[EXERCISE DATA — start]

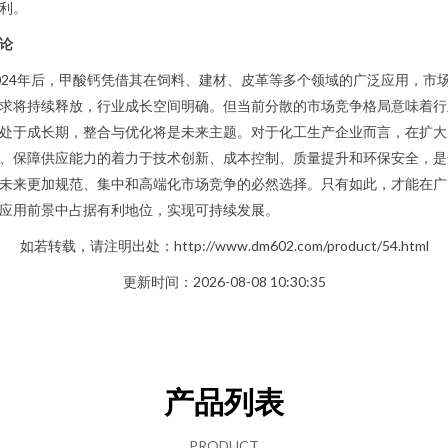
利。
论
024年后，甲酸钙凭借其在饲料、建材、皮革等多个领域的广泛应用，市
求将持续释放，行业成长空间明确。但当前分散的市场竞争格局意味着行
处于成长期，整合与优化将是未来主题。对于化工生产企业而言，在扩大
、保障供应能力的着力于技术创新、成本控制、质量提升和环保安全，是
未来更加规范、集中和高端化市场竞争的必然选择。只有如此，才能在广
应用前景中占据有利地位，实现可持续发展。
如若转载，请注明出处：http://www.dm602.com/product/54.html
更新时间：2026-08-08 10:30:35
产品列表
PRODUCT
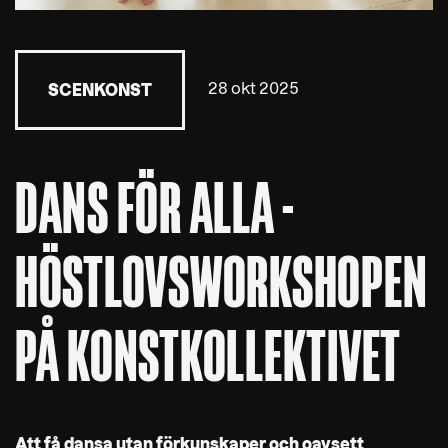
28 okt 2025
SCENKONST
DANS FÖR ALLA -
HÖSTLOVSWORKSHOPEN
PÅ KONSTKOLLEKTIVET
Att få dansa utan förkunskaper och oavsett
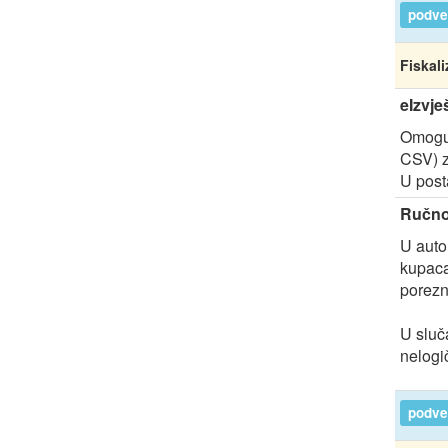
podver
Fiskali
eIzvje
Omoguć
CSV) z
U post
Ručno
U auto
kupaca
porezn
U sluč
nelogič
podver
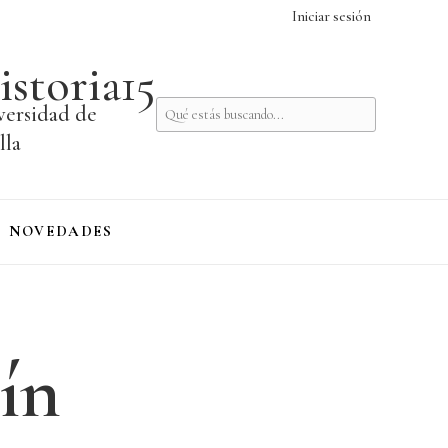
Iniciar sesión
istoria15
versidad de
lla
NOVEDADES
ín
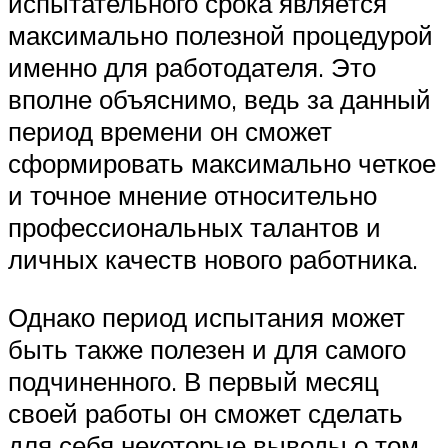
испытательного срока является
максимально полезной процедурой
именно для работодателя. Это
вполне объяснимо, ведь за данный
период времени он сможет
сформировать максимально четкое
и точное мнение относительно
профессиональных талантов и
личных качеств нового работника.
Однако период испытания может
быть также полезен и для самого
подчиненного. В первый месяц
своей работы он сможет сделать
для себя некоторые выводы о том,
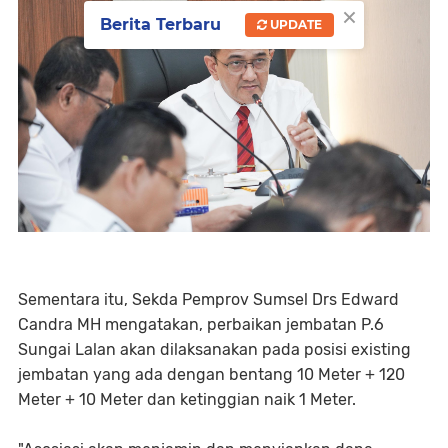
×
Berita Terbaru
UPDATE
Sementara itu, Sekda Pemprov Sumsel Drs Edward
Candra MH mengatakan, perbaikan jembatan P.6
Sungai Lalan akan dilaksanakan pada posisi existing
jembatan yang ada dengan bentang 10 Meter + 120
Meter + 10 Meter dan ketinggian naik 1 Meter.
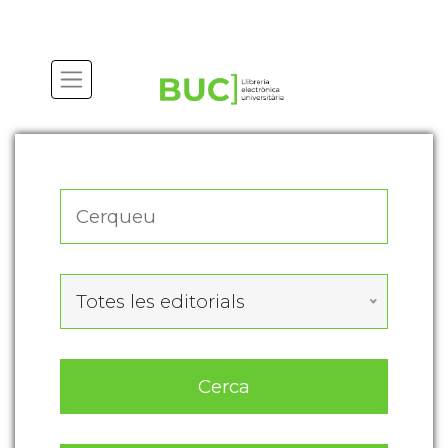
Actualitza les preferències de les cookies
Totes les editorials
Cerca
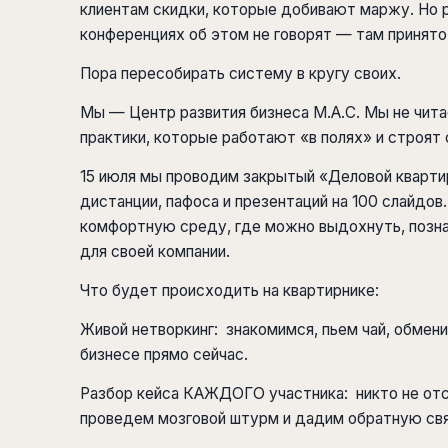
клиентам скидки, которые добивают маржу. Но р
конференциях об этом не говорят — там принят
Пора пересобирать систему в кругу своих.
Мы — Центр развития бизнеса M.A.С. Мы не чит
практики, которые работают «в полях» и строят
15 июля мы проводим закрытый «Деловой квартир
дистанции, пафоса и презентаций на 100 слайдов
комфортную среду, где можно выдохнуть, позна
для своей компании.
Что будет происходить на квартирнике:
Живой нетворкинг: знакомимся, пьем чай, обмен
бизнесе прямо сейчас.
Разбор кейса КАЖДОГО участника: никто не отси
проведем мозговой штурм и дадим обратную свя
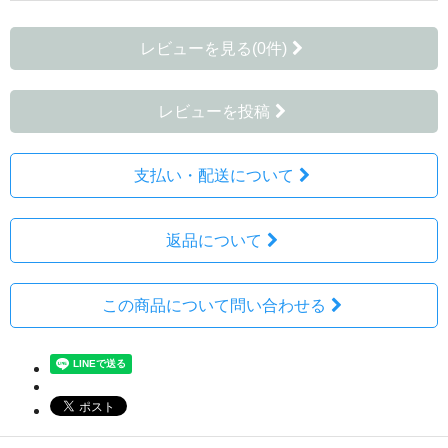
レビューを見る(0件)
レビューを投稿
支払い・配送について
返品について
この商品について問い合わせる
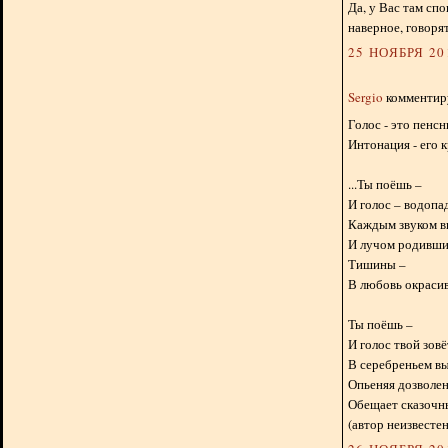
Да, у Вас там сп
наверное, говоря
25 НОЯБРЯ 201
Sergio
комментиру
Голос - это пенсн
Интонация - его к
...Ты поёшь –
И голос – водопа
Каждым звуком в
И лучом родивши
Тишины –
В любовь окрасив 
Ты поёшь –
И голос твой зовё
В серебреньем в
Опьеняя дозволе
Обещает сказочны
(автор неизвестен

[EXERCISE DATA — finish]

== TASK GOAL ==
Look through the entries above and say how many lines hold the word "Meter", giving the number alone.

== WRITTEN SOLUTION ==
2